**Stated exercise:**
Starting at the line that contains "genus: Goniopteris" and ending at the last line of the data, copy each line word for word.

++++

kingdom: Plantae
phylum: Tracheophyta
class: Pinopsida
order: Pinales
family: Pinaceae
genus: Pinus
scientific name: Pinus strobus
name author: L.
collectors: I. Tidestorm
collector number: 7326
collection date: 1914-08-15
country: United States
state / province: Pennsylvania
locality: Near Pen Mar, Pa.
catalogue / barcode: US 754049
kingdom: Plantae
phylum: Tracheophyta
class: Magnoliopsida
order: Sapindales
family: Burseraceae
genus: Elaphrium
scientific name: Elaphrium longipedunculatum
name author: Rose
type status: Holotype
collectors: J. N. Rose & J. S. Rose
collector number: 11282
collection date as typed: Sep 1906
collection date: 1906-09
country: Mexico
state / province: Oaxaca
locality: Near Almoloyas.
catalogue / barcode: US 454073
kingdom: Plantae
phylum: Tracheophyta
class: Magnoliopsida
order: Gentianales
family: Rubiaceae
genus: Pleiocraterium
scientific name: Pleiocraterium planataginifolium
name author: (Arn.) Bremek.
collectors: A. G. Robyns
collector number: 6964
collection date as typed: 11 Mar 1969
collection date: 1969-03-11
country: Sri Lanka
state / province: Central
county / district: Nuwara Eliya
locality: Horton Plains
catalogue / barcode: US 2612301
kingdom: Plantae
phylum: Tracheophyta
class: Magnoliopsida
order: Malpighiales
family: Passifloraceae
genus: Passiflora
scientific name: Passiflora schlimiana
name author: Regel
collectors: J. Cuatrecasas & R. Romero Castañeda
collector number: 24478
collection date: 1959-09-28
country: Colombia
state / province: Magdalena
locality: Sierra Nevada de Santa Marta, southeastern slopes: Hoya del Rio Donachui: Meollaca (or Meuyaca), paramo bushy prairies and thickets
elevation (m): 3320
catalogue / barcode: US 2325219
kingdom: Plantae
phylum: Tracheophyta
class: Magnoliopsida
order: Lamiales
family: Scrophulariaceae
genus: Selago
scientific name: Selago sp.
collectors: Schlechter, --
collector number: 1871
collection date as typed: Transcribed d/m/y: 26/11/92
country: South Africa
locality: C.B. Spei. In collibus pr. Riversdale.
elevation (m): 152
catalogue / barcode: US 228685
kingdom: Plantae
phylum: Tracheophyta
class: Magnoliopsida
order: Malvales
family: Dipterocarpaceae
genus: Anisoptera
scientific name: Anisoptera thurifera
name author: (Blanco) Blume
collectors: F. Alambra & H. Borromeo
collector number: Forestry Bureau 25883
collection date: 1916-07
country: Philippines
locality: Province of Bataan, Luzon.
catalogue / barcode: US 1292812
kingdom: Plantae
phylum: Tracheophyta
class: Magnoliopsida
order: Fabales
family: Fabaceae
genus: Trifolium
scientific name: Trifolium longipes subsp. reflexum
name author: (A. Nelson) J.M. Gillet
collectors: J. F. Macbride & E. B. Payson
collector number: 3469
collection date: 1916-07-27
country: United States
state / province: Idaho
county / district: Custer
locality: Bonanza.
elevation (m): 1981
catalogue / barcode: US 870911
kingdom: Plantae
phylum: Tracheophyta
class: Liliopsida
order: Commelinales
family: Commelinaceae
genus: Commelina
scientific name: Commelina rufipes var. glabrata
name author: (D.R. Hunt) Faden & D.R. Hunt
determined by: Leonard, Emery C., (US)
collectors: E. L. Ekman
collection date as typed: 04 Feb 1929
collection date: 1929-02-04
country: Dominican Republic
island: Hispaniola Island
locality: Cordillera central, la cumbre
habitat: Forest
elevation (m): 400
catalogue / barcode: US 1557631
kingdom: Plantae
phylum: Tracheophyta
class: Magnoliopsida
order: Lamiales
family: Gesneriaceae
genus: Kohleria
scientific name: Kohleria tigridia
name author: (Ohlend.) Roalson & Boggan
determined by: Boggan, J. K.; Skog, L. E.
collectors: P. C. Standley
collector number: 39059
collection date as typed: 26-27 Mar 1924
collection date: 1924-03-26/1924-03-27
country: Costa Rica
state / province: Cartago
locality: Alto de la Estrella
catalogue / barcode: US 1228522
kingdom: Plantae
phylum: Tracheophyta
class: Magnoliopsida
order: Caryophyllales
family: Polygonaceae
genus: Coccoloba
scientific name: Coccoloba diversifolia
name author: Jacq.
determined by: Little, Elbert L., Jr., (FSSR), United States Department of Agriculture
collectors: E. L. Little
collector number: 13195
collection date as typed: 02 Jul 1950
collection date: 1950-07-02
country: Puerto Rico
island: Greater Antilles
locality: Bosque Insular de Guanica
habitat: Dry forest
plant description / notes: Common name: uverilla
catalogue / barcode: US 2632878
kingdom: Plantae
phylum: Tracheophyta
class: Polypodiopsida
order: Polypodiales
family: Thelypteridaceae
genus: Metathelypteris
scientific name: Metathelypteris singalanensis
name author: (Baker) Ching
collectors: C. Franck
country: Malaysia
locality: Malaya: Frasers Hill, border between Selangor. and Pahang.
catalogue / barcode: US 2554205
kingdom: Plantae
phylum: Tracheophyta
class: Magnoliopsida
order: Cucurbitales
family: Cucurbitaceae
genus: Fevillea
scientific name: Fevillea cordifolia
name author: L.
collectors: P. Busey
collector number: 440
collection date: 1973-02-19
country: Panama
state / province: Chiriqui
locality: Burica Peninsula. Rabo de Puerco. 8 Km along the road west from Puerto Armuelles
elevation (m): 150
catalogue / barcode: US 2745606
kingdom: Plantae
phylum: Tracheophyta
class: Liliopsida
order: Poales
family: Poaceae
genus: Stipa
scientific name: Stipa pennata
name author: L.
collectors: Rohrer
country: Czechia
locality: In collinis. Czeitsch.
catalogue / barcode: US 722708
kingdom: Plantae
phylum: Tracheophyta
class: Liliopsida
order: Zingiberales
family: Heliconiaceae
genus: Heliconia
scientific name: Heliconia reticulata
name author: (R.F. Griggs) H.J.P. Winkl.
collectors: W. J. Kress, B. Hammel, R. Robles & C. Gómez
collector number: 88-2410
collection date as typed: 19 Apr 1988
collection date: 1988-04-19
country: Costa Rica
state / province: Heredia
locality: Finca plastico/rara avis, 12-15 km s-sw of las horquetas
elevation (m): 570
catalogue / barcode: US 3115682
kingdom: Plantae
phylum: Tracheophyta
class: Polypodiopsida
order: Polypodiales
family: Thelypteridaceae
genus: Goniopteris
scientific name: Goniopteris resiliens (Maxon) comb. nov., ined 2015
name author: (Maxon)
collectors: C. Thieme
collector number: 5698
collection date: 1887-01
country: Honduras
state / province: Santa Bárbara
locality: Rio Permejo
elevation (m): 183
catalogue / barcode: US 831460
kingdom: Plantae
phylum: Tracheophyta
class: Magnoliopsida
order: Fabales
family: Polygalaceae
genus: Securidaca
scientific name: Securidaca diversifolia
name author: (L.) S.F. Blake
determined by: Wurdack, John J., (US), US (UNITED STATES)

++++

**Problem solution:**
genus: Goniopteris
scientific name: Goniopteris resiliens (Maxon) comb. nov., ined 2015
name author: (Maxon)
collectors: C. Thieme
collector number: 5698
collection date: 1887-01
country: Honduras
state / province: Santa Bárbara
locality: Rio Permejo
elevation (m): 183
catalogue / barcode: US 831460
kingdom: Plantae
phylum: Tracheophyta
class: Magnoliopsida
order: Fabales
family: Polygalaceae
genus: Securidaca
scientific name: Securidaca diversifolia
name author: (L.) S.F. Blake
determined by: Wurdack, John J., (US), US (UNITED STATES)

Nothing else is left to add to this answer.